One approach was to maintain a defensive fight that was economical of energy, as when a Portuguese named Diego d’Ollumen fought against the Breton Guillaume de la Haye in Paris in 1415.
And the Portuguese came very boldly and joyously, seeking to strike his adversary. But he always put aside his blows, without doing anything else. The fight continued for some time, but he still remained on the defensive as he had been advised. Often the Portuguese lifted his visor, and made signs to the other that he should do likewise. When the fight had continued for some time in this way the Portuguese lifted his visor and Guillaume de la Haye, without lifting his, sought to present the point of his axe to his face. The Portuguese began at once to retreat, but when they saw how it was going they cried “Ho, ho, ho” and went diligently to take them. They say that the Portuguese was very short of breath, and that if de la Haye had wanted to come a little closer he could have thrown him to earth in wrestling, as he was one of the best wrestlers you could find. Then both of them were given honor and good cheer.

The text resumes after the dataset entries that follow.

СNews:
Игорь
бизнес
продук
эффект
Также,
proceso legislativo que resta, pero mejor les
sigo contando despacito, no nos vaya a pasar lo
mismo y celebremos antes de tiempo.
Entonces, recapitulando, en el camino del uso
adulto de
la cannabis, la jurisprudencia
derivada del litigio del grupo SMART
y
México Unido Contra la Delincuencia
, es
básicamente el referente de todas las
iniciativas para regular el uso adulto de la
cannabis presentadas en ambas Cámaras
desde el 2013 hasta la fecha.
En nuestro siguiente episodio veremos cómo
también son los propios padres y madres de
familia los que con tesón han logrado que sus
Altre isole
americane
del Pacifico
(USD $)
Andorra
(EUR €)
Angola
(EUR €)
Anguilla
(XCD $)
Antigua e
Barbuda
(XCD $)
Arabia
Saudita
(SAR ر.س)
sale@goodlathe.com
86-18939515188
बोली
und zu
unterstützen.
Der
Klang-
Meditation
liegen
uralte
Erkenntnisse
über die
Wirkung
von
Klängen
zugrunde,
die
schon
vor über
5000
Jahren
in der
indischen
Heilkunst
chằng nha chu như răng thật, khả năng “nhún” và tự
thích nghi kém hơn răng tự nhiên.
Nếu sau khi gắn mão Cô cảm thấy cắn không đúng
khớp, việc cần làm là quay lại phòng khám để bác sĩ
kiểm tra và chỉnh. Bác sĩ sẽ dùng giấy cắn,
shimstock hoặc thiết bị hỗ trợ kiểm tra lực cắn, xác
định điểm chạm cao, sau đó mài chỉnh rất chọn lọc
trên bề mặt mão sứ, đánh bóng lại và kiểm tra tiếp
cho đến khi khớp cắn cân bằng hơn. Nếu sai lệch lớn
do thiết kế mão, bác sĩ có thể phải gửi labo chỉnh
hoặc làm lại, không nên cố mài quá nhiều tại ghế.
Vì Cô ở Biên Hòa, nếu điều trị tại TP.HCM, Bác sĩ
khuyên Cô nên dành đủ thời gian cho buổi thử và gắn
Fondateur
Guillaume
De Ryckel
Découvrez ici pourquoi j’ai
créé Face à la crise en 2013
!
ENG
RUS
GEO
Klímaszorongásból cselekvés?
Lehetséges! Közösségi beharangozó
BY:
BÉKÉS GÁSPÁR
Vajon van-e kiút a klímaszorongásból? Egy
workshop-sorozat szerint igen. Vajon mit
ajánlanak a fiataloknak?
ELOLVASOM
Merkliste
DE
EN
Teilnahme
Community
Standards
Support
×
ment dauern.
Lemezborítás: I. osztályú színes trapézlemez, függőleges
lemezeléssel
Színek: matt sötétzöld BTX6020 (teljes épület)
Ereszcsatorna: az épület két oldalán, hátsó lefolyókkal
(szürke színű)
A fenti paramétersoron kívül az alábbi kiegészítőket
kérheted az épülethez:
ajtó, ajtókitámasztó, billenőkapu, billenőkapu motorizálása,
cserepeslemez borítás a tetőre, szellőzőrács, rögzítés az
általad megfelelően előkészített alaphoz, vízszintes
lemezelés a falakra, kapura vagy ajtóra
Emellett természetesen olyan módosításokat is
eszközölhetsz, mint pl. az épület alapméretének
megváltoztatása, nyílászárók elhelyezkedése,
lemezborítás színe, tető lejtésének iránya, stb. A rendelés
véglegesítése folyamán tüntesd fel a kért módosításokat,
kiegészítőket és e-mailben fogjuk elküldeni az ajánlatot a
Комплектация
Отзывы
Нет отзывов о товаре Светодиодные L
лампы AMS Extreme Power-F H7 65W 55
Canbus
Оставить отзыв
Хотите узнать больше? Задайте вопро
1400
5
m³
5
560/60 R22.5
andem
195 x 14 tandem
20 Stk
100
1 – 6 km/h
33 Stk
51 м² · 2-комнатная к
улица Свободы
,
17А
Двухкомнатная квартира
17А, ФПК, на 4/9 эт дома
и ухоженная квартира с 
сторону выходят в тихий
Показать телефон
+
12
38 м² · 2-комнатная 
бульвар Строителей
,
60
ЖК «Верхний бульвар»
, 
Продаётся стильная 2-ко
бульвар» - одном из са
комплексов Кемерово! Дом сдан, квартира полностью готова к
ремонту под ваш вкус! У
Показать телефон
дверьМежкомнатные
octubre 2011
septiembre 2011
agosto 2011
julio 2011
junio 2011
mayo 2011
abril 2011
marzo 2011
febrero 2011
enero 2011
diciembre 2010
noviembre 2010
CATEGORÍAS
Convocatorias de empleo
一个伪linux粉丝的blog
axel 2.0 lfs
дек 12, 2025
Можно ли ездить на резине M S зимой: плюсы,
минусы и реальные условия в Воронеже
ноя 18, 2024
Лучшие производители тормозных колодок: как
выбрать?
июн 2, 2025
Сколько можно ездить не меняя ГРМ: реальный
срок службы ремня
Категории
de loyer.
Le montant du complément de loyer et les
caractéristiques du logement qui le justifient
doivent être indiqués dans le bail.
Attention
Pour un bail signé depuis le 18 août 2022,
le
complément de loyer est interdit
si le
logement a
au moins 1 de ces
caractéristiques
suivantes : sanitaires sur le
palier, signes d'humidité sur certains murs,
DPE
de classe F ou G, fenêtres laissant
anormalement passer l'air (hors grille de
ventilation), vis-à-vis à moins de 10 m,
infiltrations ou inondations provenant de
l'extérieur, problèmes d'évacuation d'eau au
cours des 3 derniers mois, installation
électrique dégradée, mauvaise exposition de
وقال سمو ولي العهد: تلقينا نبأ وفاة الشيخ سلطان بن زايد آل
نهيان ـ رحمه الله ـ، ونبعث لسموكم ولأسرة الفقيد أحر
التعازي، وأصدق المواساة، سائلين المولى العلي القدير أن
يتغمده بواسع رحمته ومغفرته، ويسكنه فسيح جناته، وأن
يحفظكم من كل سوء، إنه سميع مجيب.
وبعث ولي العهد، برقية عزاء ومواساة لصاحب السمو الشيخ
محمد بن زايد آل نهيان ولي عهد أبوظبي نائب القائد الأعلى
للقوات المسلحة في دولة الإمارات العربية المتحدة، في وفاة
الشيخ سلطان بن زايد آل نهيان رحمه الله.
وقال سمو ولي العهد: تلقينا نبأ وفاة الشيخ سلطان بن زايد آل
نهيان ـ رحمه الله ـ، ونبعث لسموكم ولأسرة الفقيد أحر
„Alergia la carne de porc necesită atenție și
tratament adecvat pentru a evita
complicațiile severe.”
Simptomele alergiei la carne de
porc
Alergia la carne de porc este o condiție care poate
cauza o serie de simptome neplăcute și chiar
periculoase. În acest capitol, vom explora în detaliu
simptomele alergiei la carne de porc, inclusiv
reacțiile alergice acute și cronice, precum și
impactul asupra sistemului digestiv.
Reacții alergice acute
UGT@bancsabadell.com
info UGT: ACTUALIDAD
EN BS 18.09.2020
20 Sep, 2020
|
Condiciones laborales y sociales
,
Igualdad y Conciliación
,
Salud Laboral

Jean Juvenal des Ursins Histoire de Charles VI, Roy de France in Nouvelle Collection des Memoires pour Servir a l’Histoire de France Paris 1836 Vol. 2 p. 503
Another tactic was to fight so that your helmet let you breath more easily than your opponent, either without a visor or with your visor raised. Chastellain's account of the Lalaing vs. Douglas fight in Scotland in 1449 reported that Jacques de Lalaing fought without a visor and could breath freely and his opponent, James Douglas, who fought with a closed visor, could not. He added that Lalaing wrestled against Douglas in order to put him out of breath.
Sir James fought in his basinet with a closed visor, and Jacques was without a visor so that he could breath freely, and that of Sir James was quite the opposite. This was easily seen when king threw down his baton and and the visor was raised.
Georges Chastellain, Chronique de J. de Lalain ed. J. A. Buchon (Paris, 1825) p. 203
You could improve your chances of prevailing by being in better physical condition than your opponent. Boucicaut was known for his rigorous physical training.
And now he began to test himself by mounting a courser in full armor. At other times he would run or hike for a long way on foot, to train himself not to get out of breath and to endure long efforts. At other times he would strike with an axe or hammer for a long to be able to hold out well in armor, and so his arms and hands would endure striking for a long time, and train himself to nimbly lift his arms. By these means he trained himself so well that at that time you couldn't find another gentleman in equal physical condition. He would do a somersault armed in all his armor, and dance armed in a mail shirt.
Froissart, Jean, Jean Alexandre C. Buchon, and Jean Froissart. Vol. 3 1812. Les chroniques de Sire Jean Froissart... / [Et du] Livre des faits du bon Messire Jean le Maingre, dit Bouciquaut. Paris: Soc. du Panthéon litt.
Dom Duarte of Portugal, writing in his 1434 Regimento para aprender algunas causas das armas also advised endurance conditioning.
On the third hour (Tierce) on some days he goes to practice. And to practice he should arm himself with all weapons and goes on foot a great distance up a (hill) for a long length (piece or section) to strengthen himself.
Translation by Steve Hick in Oakeshott, R. Ewart. 2002. SPADA: an anthology of swordsmanship in memory of Ewart Oakeshott. Union City, Calif: Chivalry Bookshelf.